Como a única associação do nosso tipo, é importante que a UITP reconheça essas mudanças futuras para nossos membros, funcionários e todo o setor de transporte público. Ao mudar o Summit para uma edição anual, acreditamos que reorientar nossas atividades trará um melhor equilíbrio à nossa abordagem de colocar as pessoas em primeiro lugar. Após conversas e consultas com os membros, decidimos reunir o setor de forma mais regular, tornando o Summit um encontro anual. À medida que nosso setor se reconstrói nos próximos tempos, estamos aumentando a interação, os serviços e o envolvimento de nossos membros. Sob a nova abordagem, o Summit será sediado duas vezes na mesma cidade na Europa – em 2025 e 2027 esta cidade será Hamburgo, na Alemanha – e então, para cada ano par, será sediado em uma cidade fora da Europa. Para 2026, será Dubai, nos Emirados Árabes Unidos. Ambas são cidades incrivelmente empolgantes com muito a oferecer quando se trata de transporte público. O setor de transporte público realmente tem algo a esperar para as próximas edições!

TECHNIBUS – A UITP fez pesquisas para descobrir se os patrocinadores, assim como os participantes, apoiam os eventos anuais?

RENÉE AMILCAR – A mudança para um encontro anual foi um longo processo de discussão e engajamento com nossa equipe, membros e o Conselho Executivo da UITP. Como o UITP Summit existe em vários formatos desde 1886, era muito importante garantir que qualquer mudança fosse cuidadosamente considerada. Apoio foi dado para esta nova abordagem em cada etapa, e acreditamos que esta direção se encaixa bem em nossa abordagem para construir laços mais fortes com cada cidade anfitriã e para melhor definir a estrutura do Summit, aproximando nossos membros e delegados uns dos outros. É uma abordagem emocionante e tenho certeza de que nosso público está envolvido e animado com o que está por vir. São as pessoas que fazem do transporte público o que ele é, e o Summit continuará sendo o lugar ideal para nos conectarmos uns com os outros para considerar o futuro do nosso setor. A colaboração é fundamental em tudo isso!
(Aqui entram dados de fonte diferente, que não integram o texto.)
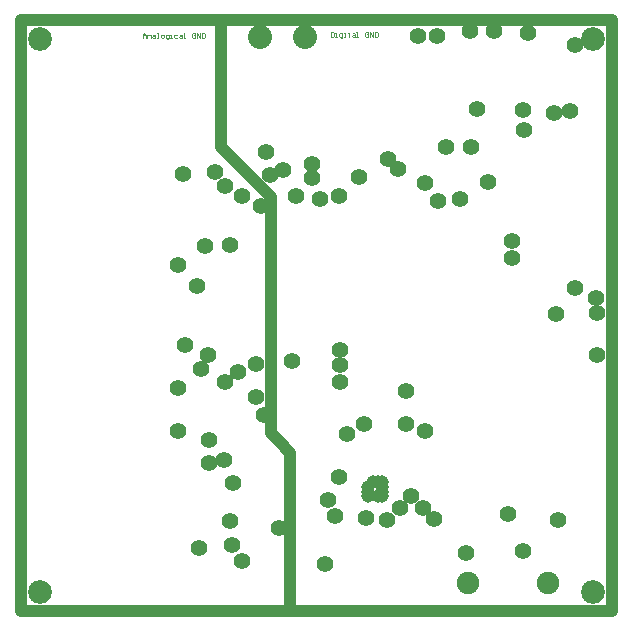
<source format=gbr>
%TF.GenerationSoftware,Altium Limited,Altium Designer,20.1.11 (218)*%
G04 Layer_Physical_Order=2*
G04 Layer_Color=32768*
%FSLAX45Y45*%
%MOMM*%
%TF.SameCoordinates,A720D921-2E1A-4B1E-B03F-C1F3B01285F1*%
%TF.FilePolarity,Negative*%
%TF.FileFunction,Copper,L2,Inr,Plane*%
%TF.Part,Single*%
G01*
G75*
%TA.AperFunction,NonConductor*%
%ADD64C,1.00000*%
%ADD65C,1.01600*%
%ADD66C,0.10000*%
%TA.AperFunction,ComponentPad*%
%ADD67C,1.91600*%
%TA.AperFunction,WasherPad*%
%ADD68C,2.01600*%
%TA.AperFunction,ComponentPad*%
%ADD69C,2.03600*%
%TA.AperFunction,ViaPad*%
%ADD70C,1.41600*%
%ADD71C,1.14600*%
%ADD72C,1.13600*%
D64*
X2280000Y20000D02*
Y1340000D01*
X2180000Y1440000D02*
X2280000Y1340000D01*
X2115000Y1505000D02*
Y3505000D01*
Y1505000D02*
X2180000Y1440000D01*
X1690000Y3930000D02*
X2115000Y3505000D01*
X1690000Y3930000D02*
Y4960000D01*
D65*
X0Y0D02*
X5000000D01*
Y5000000D01*
X0D02*
X5000000D01*
X0Y0D02*
Y5000000D01*
D66*
X2620000Y4903316D02*
Y4863329D01*
X2639994D01*
X2646658Y4869993D01*
Y4896651D01*
X2639994Y4903316D01*
X2620000D01*
X2659987Y4863329D02*
X2673316D01*
X2666652D01*
Y4889987D01*
X2659987D01*
X2706638Y4850000D02*
X2713303D01*
X2719968Y4856664D01*
Y4889987D01*
X2699974D01*
X2693310Y4883322D01*
Y4869993D01*
X2699974Y4863329D01*
X2719968D01*
X2733297D02*
X2746625D01*
X2739961D01*
Y4889987D01*
X2733297D01*
X2773284Y4896651D02*
Y4889987D01*
X2766619D01*
X2779948D01*
X2773284D01*
Y4869993D01*
X2779948Y4863329D01*
X2806606Y4889987D02*
X2819935D01*
X2826600Y4883322D01*
Y4863329D01*
X2806606D01*
X2799942Y4869993D01*
X2806606Y4876658D01*
X2826600D01*
X2839929Y4863329D02*
X2853257D01*
X2846593D01*
Y4903316D01*
X2839929D01*
X2939896Y4896651D02*
X2933232Y4903316D01*
X2919902D01*
X2913238Y4896651D01*
Y4869993D01*
X2919902Y4863329D01*
X2933232D01*
X2939896Y4869993D01*
Y4883322D01*
X2926567D01*
X2953225Y4863329D02*
Y4903316D01*
X2979883Y4863329D01*
Y4903316D01*
X2993212D02*
Y4863329D01*
X3013206D01*
X3019870Y4869993D01*
Y4896651D01*
X3013206Y4903316D01*
X2993212D01*
X1030000Y4853329D02*
Y4879987D01*
X1043329Y4893316D01*
X1056658Y4879987D01*
Y4853329D01*
Y4873322D01*
X1030000D01*
X1069987Y4853329D02*
Y4879987D01*
X1089981D01*
X1096645Y4873322D01*
Y4853329D01*
X1116638Y4879987D02*
X1129968D01*
X1136632Y4873322D01*
Y4853329D01*
X1116638D01*
X1109974Y4859993D01*
X1116638Y4866658D01*
X1136632D01*
X1149961Y4853329D02*
X1163290D01*
X1156625D01*
Y4893316D01*
X1149961D01*
X1189948Y4853329D02*
X1203277D01*
X1209941Y4859993D01*
Y4873322D01*
X1203277Y4879987D01*
X1189948D01*
X1183283Y4873322D01*
Y4859993D01*
X1189948Y4853329D01*
X1236599Y4840000D02*
X1243264D01*
X1249928Y4846664D01*
Y4879987D01*
X1229935D01*
X1223270Y4873322D01*
Y4859993D01*
X1229935Y4853329D01*
X1249928D01*
X1263257D02*
X1276586D01*
X1269922D01*
Y4879987D01*
X1263257D01*
X1323238D02*
X1303244D01*
X1296580Y4873322D01*
Y4859993D01*
X1303244Y4853329D01*
X1323238D01*
X1343231Y4879987D02*
X1356560D01*
X1363225Y4873322D01*
Y4853329D01*
X1343231D01*
X1336567Y4859993D01*
X1343231Y4866658D01*
X1363225D01*
X1376554Y4853329D02*
X1389883D01*
X1383218D01*
Y4893316D01*
X1376554D01*
X1476521Y4886651D02*
X1469857Y4893316D01*
X1456528D01*
X1449863Y4886651D01*
Y4859993D01*
X1456528Y4853329D01*
X1469857D01*
X1476521Y4859993D01*
Y4873322D01*
X1463192D01*
X1489850Y4853329D02*
Y4893316D01*
X1516508Y4853329D01*
Y4893316D01*
X1529837D02*
Y4853329D01*
X1549831D01*
X1556495Y4859993D01*
Y4886651D01*
X1549831Y4893316D01*
X1529837D01*
D67*
X4459999Y240002D02*
D03*
X3780000D02*
D03*
D68*
X4840000Y4840000D02*
D03*
X160000Y160000D02*
D03*
Y4840000D02*
D03*
X4840000Y160000D02*
D03*
D69*
X2020000Y4860000D02*
D03*
X2401000D02*
D03*
D70*
X4249999Y4239999D02*
D03*
X4257934Y4075866D02*
D03*
X3860000Y4250000D02*
D03*
X4510000Y4220000D02*
D03*
X4650000Y4230000D02*
D03*
X4158000Y3129377D02*
D03*
Y2990000D02*
D03*
X1580076Y2170000D02*
D03*
X1330000Y1884139D02*
D03*
Y2930000D02*
D03*
X1390000Y2250000D02*
D03*
X1490000Y2750000D02*
D03*
X4689600Y4794600D02*
D03*
X3259999Y1859999D02*
D03*
X3420000Y1520000D02*
D03*
X3260000Y1580000D02*
D03*
X1840400Y2020000D02*
D03*
X1730400Y1940000D02*
D03*
X1991665Y2090000D02*
D03*
X2060000Y1660000D02*
D03*
X2290000Y2120000D02*
D03*
X1520000Y2050000D02*
D03*
X3500000Y780000D02*
D03*
X4120000Y820000D02*
D03*
X3770000Y490000D02*
D03*
X3810000Y3929600D02*
D03*
X3110000Y3830000D02*
D03*
X4880000Y2520000D02*
D03*
X3403692Y873692D02*
D03*
X4550000Y770000D02*
D03*
X4250000Y510000D02*
D03*
X1770000Y761909D02*
D03*
X2180000Y700000D02*
D03*
X1791091Y1081863D02*
D03*
X3100000Y770000D02*
D03*
D03*
X2690000Y1130000D02*
D03*
X3950000Y3629600D02*
D03*
X2530000Y3488800D02*
D03*
X2860000Y3670000D02*
D03*
X3720000Y3490000D02*
D03*
X4290000Y4890000D02*
D03*
X3420000Y3620000D02*
D03*
X3190000Y3740400D02*
D03*
X3530000Y3470000D02*
D03*
X2464600Y3665000D02*
D03*
X3600001Y3929998D02*
D03*
X2330000Y3515000D02*
D03*
X2690220Y3509780D02*
D03*
X2219996Y3729993D02*
D03*
X2075000Y3885000D02*
D03*
X4689937Y2730000D02*
D03*
X4869600Y2649998D02*
D03*
X4530000Y2514969D02*
D03*
X2920000Y790000D02*
D03*
X3210400Y870000D02*
D03*
X2460000Y3780000D02*
D03*
X2760000Y1500000D02*
D03*
X2600000Y939998D02*
D03*
D03*
X2660000Y800000D02*
D03*
X1990400Y1810000D02*
D03*
X1870000Y3510000D02*
D03*
X1640000Y3719200D02*
D03*
X3360000Y4870000D02*
D03*
X4000000Y4910000D02*
D03*
X3800439Y4909600D02*
D03*
X4880000Y2170000D02*
D03*
X2570000Y400000D02*
D03*
X3300000Y970000D02*
D03*
X1330000Y1520000D02*
D03*
X2900000Y1580000D02*
D03*
X2700000Y2080000D02*
D03*
Y1940000D02*
D03*
Y2210000D02*
D03*
X3524268Y4869600D02*
D03*
X1720000Y1280000D02*
D03*
X1770000Y3100000D02*
D03*
X1559600Y3089600D02*
D03*
X2110001Y3690000D02*
D03*
X2030000Y3430000D02*
D03*
X1730000Y3600000D02*
D03*
X1589606Y1450000D02*
D03*
X1870000Y420000D02*
D03*
X1790000Y560000D02*
D03*
X1510000Y530000D02*
D03*
X1590000Y1250000D02*
D03*
X1370000Y3700000D02*
D03*
D71*
X3060000Y970000D02*
D03*
Y1050000D02*
D03*
Y1010000D02*
D03*
X3060002Y1090002D02*
D03*
X3020000Y1090000D02*
D03*
X2980000D02*
D03*
X2940003Y1010002D02*
D03*
X2940000Y1050000D02*
D03*
X3020000Y970000D02*
D03*
D72*
X2940000D02*
D03*
%TF.MD5,a7109891bd45c34b3802699052f4ff28*%
M02*

</source>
TECHNIBUS – Quais são as chances de um destes eventos vir para a América Latina? E para o Brasil?

RENÉE AMILCAR – O processo para se tornar o anfitrião/parceiro local do UITP Summit começa com a fase de licitação, que está aberta a membros do UITP em todo o mundo. É incrivelmente empolgante saber que muitas cidades internacionais abrigaram o setor de transporte público ao longo dos anos e considerar as muitas cidades globais que se candidatarão a se tornar as anfitriãs nos próximos anos!

Eu adoraria que o Summit acontecesse em todas as partes do mundo nos próximos anos, e a América Latina tem muitas cidades maravilhosas com sistemas de transporte empolgantes. Como o processo de licitação está aberto a nossos membros em todo o mundo, encorajo qualquer um que deseje licitar a considerar se essa opção é uma que gostariam de seguir!

TECHNIBUS – A repetição da mesma cidade – como no caso de Hamburgo – como sede já foi tentada?

RENÉE AMILCAR – Como o UITP Summit existe desde 1886, houve muitas ocasiões maravilhosas em que uma cidade sediou o evento mais de uma vez. Isso aconteceu em várias ocasiões e sob o novo formato anual haverá uma cidade anfitriã diferente entre cada cidade europeia que acolhe duas vezes. Portanto, em 2025, começaremos em Hamburgo, e Dubai sediará em 2026, antes que o evento retorne a Hamburgo em 2027. O processo começará para uma cidade anfitriã em 2028 e, em seguida, uma cidade europeia para os anos seguintes. Vai ser muito interessante, e acho maravilhoso reunir o setor dessa forma – só a UITP é capaz disso.